The UK’s airline regulator has instructed Wizz Air to change its policies and procedures for passengers whose flights are delayed or cancelled.

The UK Civil Aviation Authority has taken enforcement action against Wizz Air following high volumes of complaints about the budget airline failing to pay passengers what they are owed.

Many Wizz Air passengers have been left out of pocket due to cancelled flights and the airline’s failure to pay for alternative routes, hotels and accommodation. Passenger complaints have resulted in a large number of County Court Judgements (CCJs) being found against Wizz Air over the last nine months.

Wizz Air has now agreed to introduce changes to its policies, procedures and passenger communications, and to re-look at claims it received for replacement flight costs, transfers when replacement flights were via different airports, and hotel and other expenses following flight disruptions.

Paul Smith, Joint-Interim Chief Executive at the UK Civil Aviation Authority, said:

‘Passengers have every right to expect their complaints and claims to be resolved quickly and efficiently and to be treated fairly by airlines. We made it clear to Wizz Air last year that the way it was treating passengers was unacceptable.’

‘We will continue to watch the situation closely to check that passengers receive what they are owed and that Wizz Air’s policies have improved, so that consumers have a better experience if things go wrong.’

Can I claim for a cancelled Wizz Air flight?

The Civil Aviation Authority has now instructed Wizz Air to make changes to its policies and procedures for the future. But the ruling also means that passengers who made claims to Wizz Air in the past, but had their claims incorrectly rejected, will receive the money they are legally owed.

The CAA’s action covers claims made for flights due to depart from or arrive into a UK airport on or after 18 March 2022. If this includes you, your claim will automatically be reviewed – you don’t need to do anything.

If you made a claim for a flight that was due to depart from or arrive into a UK airport before 18 March 2022 (going back to 2016) you can also request that your claim be reopened.

What are my rights when I fly?

If your flight is cancelled, the airline must offer you an alternative flight at the earliest opportunity, and of comparable standard. It must also pay you back any costs you incur if you choose to book your own (comparable) replacement flights.

The airline must also pay for you to transfer to a nearby airport in order to fly to your destination, if you decide this is the best alternative.

Finally, airlines are required to pay for food and accommodation for all passengers whose flights are cancelled or delayed by more than two hours.

Other budget airlines in the news

Wizz Air isn’t the only budget airline to be attracting the wrong kind of headlines.
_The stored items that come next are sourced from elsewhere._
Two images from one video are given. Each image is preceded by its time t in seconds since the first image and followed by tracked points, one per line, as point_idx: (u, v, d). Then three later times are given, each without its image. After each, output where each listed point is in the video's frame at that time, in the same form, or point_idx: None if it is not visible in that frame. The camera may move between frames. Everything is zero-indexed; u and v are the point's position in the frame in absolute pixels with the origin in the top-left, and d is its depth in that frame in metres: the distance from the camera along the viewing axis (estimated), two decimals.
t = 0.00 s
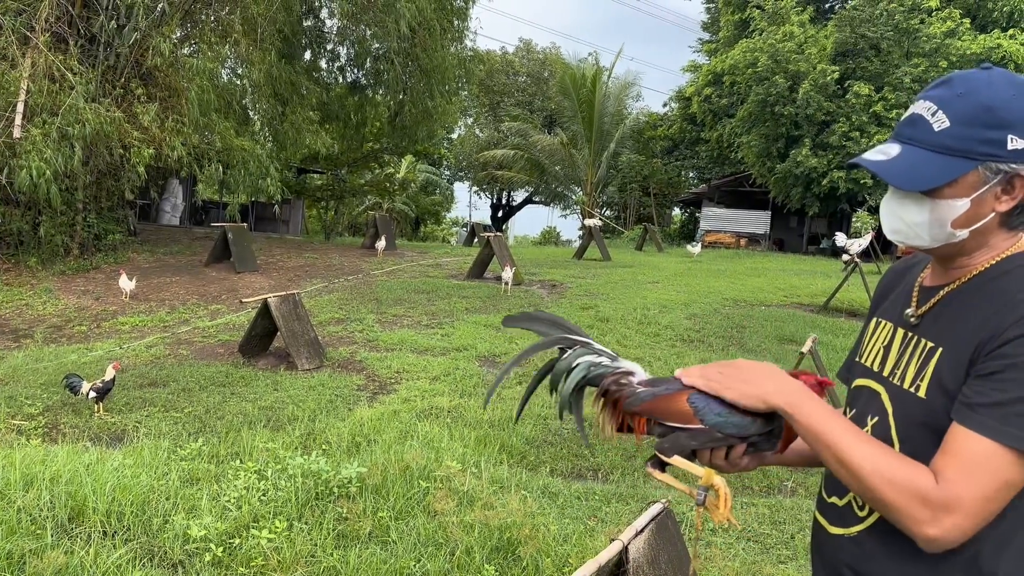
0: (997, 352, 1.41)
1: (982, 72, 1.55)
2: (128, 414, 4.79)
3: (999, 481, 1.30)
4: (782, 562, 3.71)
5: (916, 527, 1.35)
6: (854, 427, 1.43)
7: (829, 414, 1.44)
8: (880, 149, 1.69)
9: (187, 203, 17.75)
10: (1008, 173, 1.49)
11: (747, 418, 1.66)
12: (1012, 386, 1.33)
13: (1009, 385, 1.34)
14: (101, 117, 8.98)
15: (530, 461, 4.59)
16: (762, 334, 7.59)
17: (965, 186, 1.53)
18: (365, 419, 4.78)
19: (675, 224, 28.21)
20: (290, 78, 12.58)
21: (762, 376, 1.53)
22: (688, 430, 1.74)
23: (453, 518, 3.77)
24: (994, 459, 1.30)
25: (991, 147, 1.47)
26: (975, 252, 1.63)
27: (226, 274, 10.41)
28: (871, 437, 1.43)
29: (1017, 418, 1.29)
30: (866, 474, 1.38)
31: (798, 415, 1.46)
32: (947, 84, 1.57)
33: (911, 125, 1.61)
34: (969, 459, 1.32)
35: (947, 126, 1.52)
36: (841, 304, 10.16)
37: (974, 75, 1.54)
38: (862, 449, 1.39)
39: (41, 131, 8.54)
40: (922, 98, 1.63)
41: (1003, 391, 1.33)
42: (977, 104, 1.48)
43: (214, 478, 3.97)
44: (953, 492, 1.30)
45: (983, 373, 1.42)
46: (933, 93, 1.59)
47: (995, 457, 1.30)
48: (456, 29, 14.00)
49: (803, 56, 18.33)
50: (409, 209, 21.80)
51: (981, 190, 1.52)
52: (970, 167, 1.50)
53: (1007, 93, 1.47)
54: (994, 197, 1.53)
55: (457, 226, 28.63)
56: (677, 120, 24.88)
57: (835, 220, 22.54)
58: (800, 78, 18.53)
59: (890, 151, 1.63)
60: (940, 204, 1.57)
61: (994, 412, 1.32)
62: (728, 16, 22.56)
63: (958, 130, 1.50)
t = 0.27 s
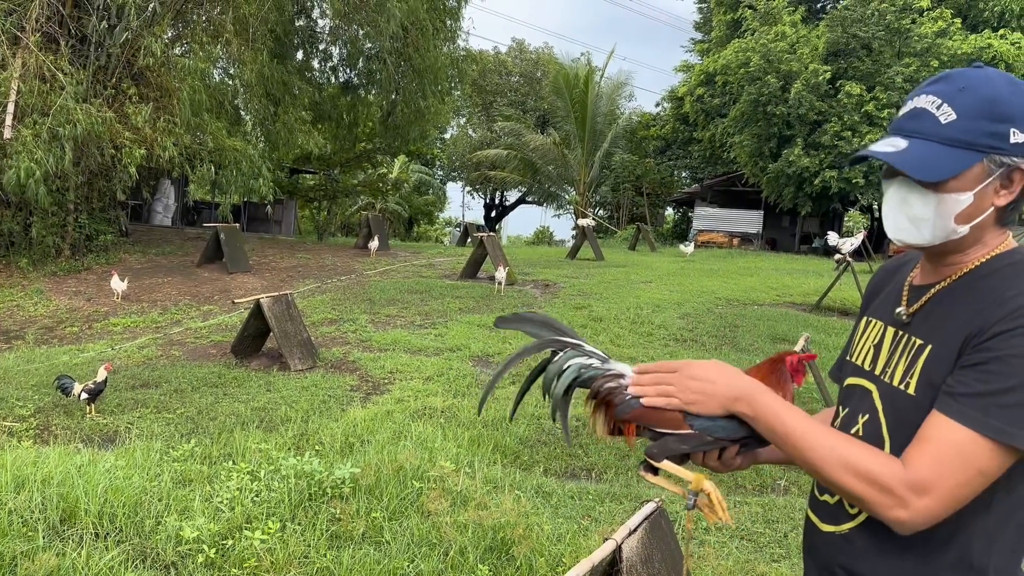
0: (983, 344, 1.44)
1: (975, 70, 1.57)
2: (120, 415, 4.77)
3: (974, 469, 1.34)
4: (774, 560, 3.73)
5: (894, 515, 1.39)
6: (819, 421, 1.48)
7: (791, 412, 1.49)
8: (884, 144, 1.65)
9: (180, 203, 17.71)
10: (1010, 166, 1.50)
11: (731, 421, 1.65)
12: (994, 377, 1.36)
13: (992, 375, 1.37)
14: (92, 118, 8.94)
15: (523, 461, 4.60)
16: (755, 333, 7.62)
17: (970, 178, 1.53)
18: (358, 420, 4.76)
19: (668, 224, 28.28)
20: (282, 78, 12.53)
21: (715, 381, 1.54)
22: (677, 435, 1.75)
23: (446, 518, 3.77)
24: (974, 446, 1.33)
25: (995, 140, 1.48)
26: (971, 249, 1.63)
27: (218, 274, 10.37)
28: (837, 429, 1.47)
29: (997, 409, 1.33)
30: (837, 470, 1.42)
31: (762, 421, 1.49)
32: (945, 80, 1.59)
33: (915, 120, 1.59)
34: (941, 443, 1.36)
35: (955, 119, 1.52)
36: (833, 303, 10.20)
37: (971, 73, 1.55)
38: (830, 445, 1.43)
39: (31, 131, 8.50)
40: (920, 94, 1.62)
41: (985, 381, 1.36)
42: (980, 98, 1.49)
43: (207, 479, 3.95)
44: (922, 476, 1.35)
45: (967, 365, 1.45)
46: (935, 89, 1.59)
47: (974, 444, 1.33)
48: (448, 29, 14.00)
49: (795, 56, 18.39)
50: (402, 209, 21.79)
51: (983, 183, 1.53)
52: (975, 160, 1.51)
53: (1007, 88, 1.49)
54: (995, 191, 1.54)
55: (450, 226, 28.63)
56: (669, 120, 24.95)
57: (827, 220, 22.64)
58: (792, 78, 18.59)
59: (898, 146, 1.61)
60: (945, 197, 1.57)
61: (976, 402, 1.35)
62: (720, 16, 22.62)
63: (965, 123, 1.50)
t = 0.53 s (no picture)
0: (969, 331, 1.47)
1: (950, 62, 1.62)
2: (108, 417, 4.73)
3: (952, 449, 1.37)
4: (764, 557, 3.76)
5: (873, 497, 1.39)
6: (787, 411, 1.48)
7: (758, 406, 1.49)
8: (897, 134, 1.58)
9: (167, 203, 17.63)
10: (1000, 151, 1.57)
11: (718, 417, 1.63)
12: (977, 361, 1.39)
13: (975, 360, 1.40)
14: (78, 117, 8.87)
15: (514, 460, 4.59)
16: (744, 332, 7.65)
17: (976, 163, 1.57)
18: (348, 420, 4.75)
19: (657, 223, 28.37)
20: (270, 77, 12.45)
21: (681, 383, 1.51)
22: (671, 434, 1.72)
23: (437, 519, 3.77)
24: (955, 425, 1.36)
25: (996, 125, 1.52)
26: (960, 238, 1.68)
27: (206, 275, 10.31)
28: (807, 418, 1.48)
29: (978, 391, 1.36)
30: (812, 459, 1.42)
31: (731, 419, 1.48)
32: (936, 72, 1.58)
33: (920, 109, 1.55)
34: (918, 423, 1.38)
35: (961, 105, 1.50)
36: (822, 301, 10.27)
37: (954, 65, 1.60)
38: (802, 434, 1.44)
39: (16, 132, 8.43)
40: (913, 86, 1.59)
41: (968, 365, 1.40)
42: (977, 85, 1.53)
43: (196, 480, 3.93)
44: (901, 456, 1.37)
45: (952, 352, 1.47)
46: (931, 78, 1.57)
47: (954, 422, 1.36)
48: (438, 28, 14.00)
49: (782, 56, 18.48)
50: (392, 209, 21.76)
51: (984, 168, 1.58)
52: (983, 144, 1.54)
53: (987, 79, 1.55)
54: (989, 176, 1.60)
55: (440, 225, 28.61)
56: (658, 119, 25.03)
57: (815, 218, 22.80)
58: (780, 77, 18.68)
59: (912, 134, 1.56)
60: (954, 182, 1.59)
61: (959, 384, 1.38)
62: (708, 15, 22.69)
63: (973, 107, 1.50)
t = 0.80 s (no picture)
0: (957, 333, 1.51)
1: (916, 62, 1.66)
2: (90, 419, 4.69)
3: (969, 457, 1.41)
4: (749, 553, 3.78)
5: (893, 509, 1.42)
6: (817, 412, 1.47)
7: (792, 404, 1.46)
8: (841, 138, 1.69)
9: (149, 204, 17.50)
10: (958, 149, 1.59)
11: (690, 412, 1.66)
12: (975, 364, 1.43)
13: (971, 364, 1.44)
14: (58, 117, 8.78)
15: (500, 459, 4.60)
16: (729, 329, 7.69)
17: (925, 163, 1.60)
18: (333, 420, 4.73)
19: (643, 221, 28.48)
20: (253, 76, 12.38)
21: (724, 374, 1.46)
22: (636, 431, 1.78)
23: (422, 518, 3.76)
24: (955, 432, 1.41)
25: (945, 125, 1.55)
26: (927, 235, 1.71)
27: (189, 276, 10.24)
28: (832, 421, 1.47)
29: (980, 396, 1.40)
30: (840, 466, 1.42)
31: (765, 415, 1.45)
32: (891, 72, 1.64)
33: (866, 112, 1.64)
34: (932, 434, 1.42)
35: (903, 108, 1.57)
36: (806, 298, 10.35)
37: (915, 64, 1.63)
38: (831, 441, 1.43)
39: None
40: (868, 90, 1.67)
41: (965, 369, 1.43)
42: (927, 84, 1.56)
43: (179, 482, 3.90)
44: (925, 471, 1.39)
45: (944, 355, 1.51)
46: (882, 82, 1.64)
47: (955, 430, 1.41)
48: (422, 27, 13.99)
49: (765, 54, 18.61)
50: (377, 209, 21.72)
51: (937, 167, 1.60)
52: (930, 144, 1.58)
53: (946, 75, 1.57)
54: (948, 175, 1.61)
55: (426, 225, 28.57)
56: (643, 118, 25.12)
57: (800, 216, 22.97)
58: (763, 75, 18.80)
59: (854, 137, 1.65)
60: (903, 182, 1.62)
61: (959, 391, 1.42)
62: (692, 14, 22.79)
63: (913, 110, 1.56)
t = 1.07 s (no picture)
0: (924, 336, 1.51)
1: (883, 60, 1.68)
2: (65, 423, 4.63)
3: (957, 459, 1.41)
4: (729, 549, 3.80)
5: (889, 522, 1.43)
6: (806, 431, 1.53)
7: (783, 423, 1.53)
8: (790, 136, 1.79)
9: (127, 205, 17.36)
10: (907, 154, 1.59)
11: (644, 393, 1.78)
12: (946, 367, 1.43)
13: (942, 367, 1.44)
14: (32, 118, 8.67)
15: (480, 458, 4.58)
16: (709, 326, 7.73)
17: (866, 168, 1.63)
18: (312, 422, 4.69)
19: (624, 220, 28.59)
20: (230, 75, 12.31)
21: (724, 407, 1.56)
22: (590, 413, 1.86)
23: (402, 519, 3.74)
24: (929, 437, 1.41)
25: (889, 129, 1.58)
26: (888, 234, 1.72)
27: (168, 277, 10.15)
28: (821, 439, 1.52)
29: (955, 399, 1.40)
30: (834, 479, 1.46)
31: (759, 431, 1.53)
32: (850, 74, 1.68)
33: (817, 112, 1.72)
34: (912, 442, 1.43)
35: (847, 111, 1.63)
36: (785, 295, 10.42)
37: (874, 65, 1.65)
38: (823, 456, 1.48)
39: None
40: (826, 90, 1.74)
41: (937, 372, 1.43)
42: (875, 88, 1.60)
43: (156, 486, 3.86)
44: (914, 480, 1.40)
45: (913, 356, 1.52)
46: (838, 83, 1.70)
47: (930, 436, 1.41)
48: (401, 25, 14.00)
49: (744, 53, 18.75)
50: (357, 208, 21.67)
51: (883, 171, 1.62)
52: (871, 149, 1.61)
53: (903, 77, 1.58)
54: (896, 178, 1.62)
55: (407, 225, 28.51)
56: (624, 117, 25.21)
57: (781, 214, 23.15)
58: (742, 74, 18.94)
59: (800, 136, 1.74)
60: (846, 186, 1.66)
61: (931, 395, 1.42)
62: (671, 13, 22.90)
63: (857, 113, 1.61)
We reported last month that legal firms had filed a claim on behalf of nine million EasyJet customers whose data had been stolen by cyber criminals in January 2020.

Keller Postman is leading a group of legal firms – including Leigh Day, HNK Solicitors and Johnson Law – in a group action against the airline, believing that EasyJet should have acted more quickly to notify customers after being hacked by cyber criminals. 

The nine million customers affected by the data breach should have received an email from EasyJet – all are eligible to be part of the group claim. In addition, anyone who booked flights from 17 October 2019 to 4 March 2020 could be eligible.